At least 40 employees of the Natomas Unified School District will receive layoff notices in two weeks, something the district has tried to avert for the past year by cutting low-enrollment classes and other programs instead.
"Where do you want to shoot yourself in the left foot or the right foot? We did our best to protect our people and have more adults on campus with our kids," said school board President Teri Burns. "All the research shows that having teachers, having counselors and having custodians, is what is important to kids."
The Natomas district received a letter from the Sacramento County Office of Education this week warning that it is in danger of being given a "negative" financial rating unless at least $5 million is cut immediately.
The district expects it will have to cut a total of $11 million from its $85 million budget by the end of the month.
The fiscal stability of school districts is rated by the viability of their budgets for the current school year as well as two years into the future, according to the county's Superintendent of Schools Dave Gordon. A "negative" opens the door to closer monitoring.
"You basically have me looking over your shoulder and able to cancel actions that could make your situation worse," Gordon said.
Natomas, which schools 10,000 students, was downgraded from a "positive" rating to "qualified" last year when the district prioritized saving jobs over cuts.
As recently as February, the district said a rainy-day reserve of more than $10 million meant that none of the 1,000 employees about 600 of whom are certified teachers or administrators would be let go. That money has now been spent.
"With the big cuts, we decided to wait and see what the state was going to do," said board President Burns. "No one expected there to be a 25 percent cut in funding. We didn't expect it to be anywhere near this deep."
At a meeting Wednesday, the board approved $2.9 million in cuts that include increasing second- and third-grade class sizes to 30 students, charging 50 cents more for student meals, scaling back on busing and canceling elementary-level summer school.
Next week, the board will consider closing schools, eliminating athletic programs, moving to a four-day school week, ending almost all busing and instituting furloughs.
Layoffs will be discussed during a June 17 meeting. Salaries constitute 90 percent of the district's budget.
"Instead of eliminating from the bottom, they should eliminate from the top because employees are the ones who keep the place going," said Tom Yee, who has two children in Natomas schools. "If major corporations are cutting from the top, why can't our school district?"

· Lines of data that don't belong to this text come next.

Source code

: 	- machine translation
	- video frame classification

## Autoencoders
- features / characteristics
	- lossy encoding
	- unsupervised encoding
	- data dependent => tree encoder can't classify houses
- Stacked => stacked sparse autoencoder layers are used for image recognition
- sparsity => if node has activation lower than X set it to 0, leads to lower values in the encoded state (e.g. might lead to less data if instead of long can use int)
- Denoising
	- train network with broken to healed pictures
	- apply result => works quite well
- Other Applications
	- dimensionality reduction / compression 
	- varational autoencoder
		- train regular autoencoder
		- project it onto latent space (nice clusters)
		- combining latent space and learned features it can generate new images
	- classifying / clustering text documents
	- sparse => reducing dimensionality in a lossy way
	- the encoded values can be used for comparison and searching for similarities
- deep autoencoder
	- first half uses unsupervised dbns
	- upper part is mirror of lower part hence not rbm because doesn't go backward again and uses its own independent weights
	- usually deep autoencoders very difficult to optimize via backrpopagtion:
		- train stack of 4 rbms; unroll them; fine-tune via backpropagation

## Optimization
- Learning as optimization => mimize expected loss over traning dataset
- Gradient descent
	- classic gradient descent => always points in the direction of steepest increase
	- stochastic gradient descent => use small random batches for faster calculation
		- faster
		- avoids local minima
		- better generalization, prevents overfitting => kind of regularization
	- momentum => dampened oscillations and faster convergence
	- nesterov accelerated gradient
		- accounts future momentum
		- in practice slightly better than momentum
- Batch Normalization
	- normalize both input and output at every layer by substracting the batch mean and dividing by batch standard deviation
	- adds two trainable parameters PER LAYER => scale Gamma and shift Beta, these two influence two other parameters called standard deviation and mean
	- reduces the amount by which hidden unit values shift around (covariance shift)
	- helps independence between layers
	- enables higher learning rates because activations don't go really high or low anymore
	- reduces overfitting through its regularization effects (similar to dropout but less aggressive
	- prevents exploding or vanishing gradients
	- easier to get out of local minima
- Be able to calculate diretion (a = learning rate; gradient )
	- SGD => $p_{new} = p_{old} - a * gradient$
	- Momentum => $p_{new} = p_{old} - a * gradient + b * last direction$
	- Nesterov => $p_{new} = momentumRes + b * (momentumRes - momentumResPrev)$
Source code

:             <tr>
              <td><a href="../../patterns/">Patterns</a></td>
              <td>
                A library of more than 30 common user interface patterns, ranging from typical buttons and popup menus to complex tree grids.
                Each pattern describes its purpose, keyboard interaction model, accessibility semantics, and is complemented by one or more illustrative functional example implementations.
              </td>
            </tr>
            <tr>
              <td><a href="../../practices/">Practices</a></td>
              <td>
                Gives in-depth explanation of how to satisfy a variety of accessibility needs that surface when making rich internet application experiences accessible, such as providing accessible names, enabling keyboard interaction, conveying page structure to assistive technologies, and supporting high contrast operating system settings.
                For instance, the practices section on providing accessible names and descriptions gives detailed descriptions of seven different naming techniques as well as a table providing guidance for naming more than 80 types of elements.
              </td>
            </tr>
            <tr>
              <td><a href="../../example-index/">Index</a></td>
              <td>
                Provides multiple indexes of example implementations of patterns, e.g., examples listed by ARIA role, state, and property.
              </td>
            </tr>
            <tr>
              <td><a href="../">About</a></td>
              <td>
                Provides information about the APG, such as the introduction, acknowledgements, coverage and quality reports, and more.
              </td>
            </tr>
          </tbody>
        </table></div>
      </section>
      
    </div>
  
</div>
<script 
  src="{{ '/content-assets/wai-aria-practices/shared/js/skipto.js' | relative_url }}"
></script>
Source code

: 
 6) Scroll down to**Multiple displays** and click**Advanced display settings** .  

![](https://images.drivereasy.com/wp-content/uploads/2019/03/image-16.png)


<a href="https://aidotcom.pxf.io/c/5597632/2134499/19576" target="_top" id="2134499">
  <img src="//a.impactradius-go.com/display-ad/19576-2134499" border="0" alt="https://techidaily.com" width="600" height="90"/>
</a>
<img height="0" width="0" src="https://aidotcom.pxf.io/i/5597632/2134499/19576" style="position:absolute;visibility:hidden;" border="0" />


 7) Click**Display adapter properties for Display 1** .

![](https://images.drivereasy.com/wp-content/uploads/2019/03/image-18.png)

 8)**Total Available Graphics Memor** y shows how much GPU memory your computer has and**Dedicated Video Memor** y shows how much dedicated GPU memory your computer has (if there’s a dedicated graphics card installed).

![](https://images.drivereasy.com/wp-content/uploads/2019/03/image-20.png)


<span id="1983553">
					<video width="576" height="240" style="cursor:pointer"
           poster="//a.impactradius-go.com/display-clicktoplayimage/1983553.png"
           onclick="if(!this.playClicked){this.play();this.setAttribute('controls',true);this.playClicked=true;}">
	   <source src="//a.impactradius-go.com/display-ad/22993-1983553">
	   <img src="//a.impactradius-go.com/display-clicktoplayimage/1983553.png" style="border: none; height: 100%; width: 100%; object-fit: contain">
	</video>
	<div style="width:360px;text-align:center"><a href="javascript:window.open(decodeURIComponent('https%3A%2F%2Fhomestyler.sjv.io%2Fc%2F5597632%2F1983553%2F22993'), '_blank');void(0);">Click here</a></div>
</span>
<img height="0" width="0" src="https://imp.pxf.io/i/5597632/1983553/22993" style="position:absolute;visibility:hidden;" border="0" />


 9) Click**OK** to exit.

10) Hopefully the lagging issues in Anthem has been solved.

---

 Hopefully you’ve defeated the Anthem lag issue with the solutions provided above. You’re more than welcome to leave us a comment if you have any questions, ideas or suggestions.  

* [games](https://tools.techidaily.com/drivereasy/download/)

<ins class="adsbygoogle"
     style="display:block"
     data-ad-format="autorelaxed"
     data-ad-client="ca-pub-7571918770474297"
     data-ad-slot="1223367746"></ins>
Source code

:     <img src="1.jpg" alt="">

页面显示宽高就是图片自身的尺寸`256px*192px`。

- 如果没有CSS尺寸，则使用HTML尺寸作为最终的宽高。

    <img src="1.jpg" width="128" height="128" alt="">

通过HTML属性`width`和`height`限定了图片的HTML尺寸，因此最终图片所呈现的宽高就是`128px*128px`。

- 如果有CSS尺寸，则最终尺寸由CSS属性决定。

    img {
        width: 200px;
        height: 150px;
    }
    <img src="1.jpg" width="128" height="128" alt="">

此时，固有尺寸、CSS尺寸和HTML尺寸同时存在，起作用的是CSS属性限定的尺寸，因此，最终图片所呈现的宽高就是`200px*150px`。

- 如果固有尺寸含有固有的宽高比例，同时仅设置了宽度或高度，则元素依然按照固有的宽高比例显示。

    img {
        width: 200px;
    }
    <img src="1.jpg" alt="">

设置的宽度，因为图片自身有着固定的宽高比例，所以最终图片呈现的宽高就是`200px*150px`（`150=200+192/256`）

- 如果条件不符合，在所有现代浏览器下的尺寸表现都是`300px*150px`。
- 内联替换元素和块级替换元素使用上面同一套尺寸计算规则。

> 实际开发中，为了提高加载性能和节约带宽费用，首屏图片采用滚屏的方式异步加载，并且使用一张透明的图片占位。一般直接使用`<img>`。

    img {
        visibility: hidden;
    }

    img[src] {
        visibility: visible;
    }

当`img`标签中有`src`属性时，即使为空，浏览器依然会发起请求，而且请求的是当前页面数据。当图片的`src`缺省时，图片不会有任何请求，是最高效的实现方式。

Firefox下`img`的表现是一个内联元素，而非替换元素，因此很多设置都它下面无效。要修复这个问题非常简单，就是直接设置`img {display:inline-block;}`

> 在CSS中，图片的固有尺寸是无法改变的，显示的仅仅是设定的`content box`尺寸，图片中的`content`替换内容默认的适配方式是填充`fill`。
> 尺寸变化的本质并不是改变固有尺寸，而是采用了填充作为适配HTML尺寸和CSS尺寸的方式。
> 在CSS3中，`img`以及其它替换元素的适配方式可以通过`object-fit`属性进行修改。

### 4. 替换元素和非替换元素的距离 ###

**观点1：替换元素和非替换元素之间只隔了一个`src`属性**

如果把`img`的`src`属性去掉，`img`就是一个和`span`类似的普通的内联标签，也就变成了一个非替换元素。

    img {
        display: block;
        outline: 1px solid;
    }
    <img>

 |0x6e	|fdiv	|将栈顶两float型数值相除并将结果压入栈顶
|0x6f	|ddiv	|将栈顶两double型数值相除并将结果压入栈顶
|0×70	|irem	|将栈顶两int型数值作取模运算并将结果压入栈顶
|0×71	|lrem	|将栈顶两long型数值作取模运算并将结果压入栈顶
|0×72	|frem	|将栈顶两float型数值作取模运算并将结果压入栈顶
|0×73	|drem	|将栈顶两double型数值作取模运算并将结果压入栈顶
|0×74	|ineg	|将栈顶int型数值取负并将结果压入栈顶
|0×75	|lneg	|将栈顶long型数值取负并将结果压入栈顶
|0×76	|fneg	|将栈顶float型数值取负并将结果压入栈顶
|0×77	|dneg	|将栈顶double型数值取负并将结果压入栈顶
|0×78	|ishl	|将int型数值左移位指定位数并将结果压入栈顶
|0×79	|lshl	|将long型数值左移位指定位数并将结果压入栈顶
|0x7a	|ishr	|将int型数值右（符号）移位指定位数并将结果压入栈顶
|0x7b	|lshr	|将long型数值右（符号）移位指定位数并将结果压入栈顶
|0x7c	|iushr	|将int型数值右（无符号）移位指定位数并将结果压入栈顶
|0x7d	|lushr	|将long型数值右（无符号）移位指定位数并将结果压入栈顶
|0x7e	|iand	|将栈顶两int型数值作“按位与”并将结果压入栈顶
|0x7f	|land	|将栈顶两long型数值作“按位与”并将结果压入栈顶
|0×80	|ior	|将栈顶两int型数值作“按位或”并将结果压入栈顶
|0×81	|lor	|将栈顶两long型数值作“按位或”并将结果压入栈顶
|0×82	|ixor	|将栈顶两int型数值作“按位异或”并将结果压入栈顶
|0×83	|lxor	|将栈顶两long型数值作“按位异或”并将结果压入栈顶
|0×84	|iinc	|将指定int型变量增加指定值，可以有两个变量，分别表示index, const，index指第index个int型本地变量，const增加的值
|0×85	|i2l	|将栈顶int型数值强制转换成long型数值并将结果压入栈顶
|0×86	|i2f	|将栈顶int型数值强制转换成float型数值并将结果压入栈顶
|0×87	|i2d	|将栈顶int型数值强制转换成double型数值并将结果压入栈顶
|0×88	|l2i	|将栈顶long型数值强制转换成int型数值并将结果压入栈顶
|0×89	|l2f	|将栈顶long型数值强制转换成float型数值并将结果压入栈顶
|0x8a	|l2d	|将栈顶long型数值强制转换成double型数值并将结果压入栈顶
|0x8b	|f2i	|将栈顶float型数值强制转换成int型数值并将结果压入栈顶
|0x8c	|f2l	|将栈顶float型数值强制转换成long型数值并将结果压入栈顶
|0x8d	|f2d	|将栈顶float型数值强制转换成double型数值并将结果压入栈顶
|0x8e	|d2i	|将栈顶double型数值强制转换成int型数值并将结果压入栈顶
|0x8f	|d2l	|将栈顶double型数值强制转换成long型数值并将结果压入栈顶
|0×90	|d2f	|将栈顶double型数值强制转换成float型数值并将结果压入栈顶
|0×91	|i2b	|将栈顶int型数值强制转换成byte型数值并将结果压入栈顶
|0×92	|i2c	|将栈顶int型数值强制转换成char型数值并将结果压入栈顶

Yee questioned the soundness of the district's general judgment after the $13.3 million purchase in 2007 of 41 acres of farmland that may actually have been worth $2 million. The land was purchased from a different budget than is used for school operations.
"There are too many board members, too many managers," Lee said. "Eliminate those and keep the teachers."
Kim Hendricks agrees with preserving as many jobs as possible.
"Ideally, they need more adults in the classroom and more adults per child," said Hendricks, who has four children in Natomas schools. Three of them attend Bannon Creek Elementary, which is in danger of temporary closure.
"You don't want to see anything cut from the school systems," Hendricks said. "These kids are going to be the ones running the state and making the decisions in the future and I think their education should be more of a priority."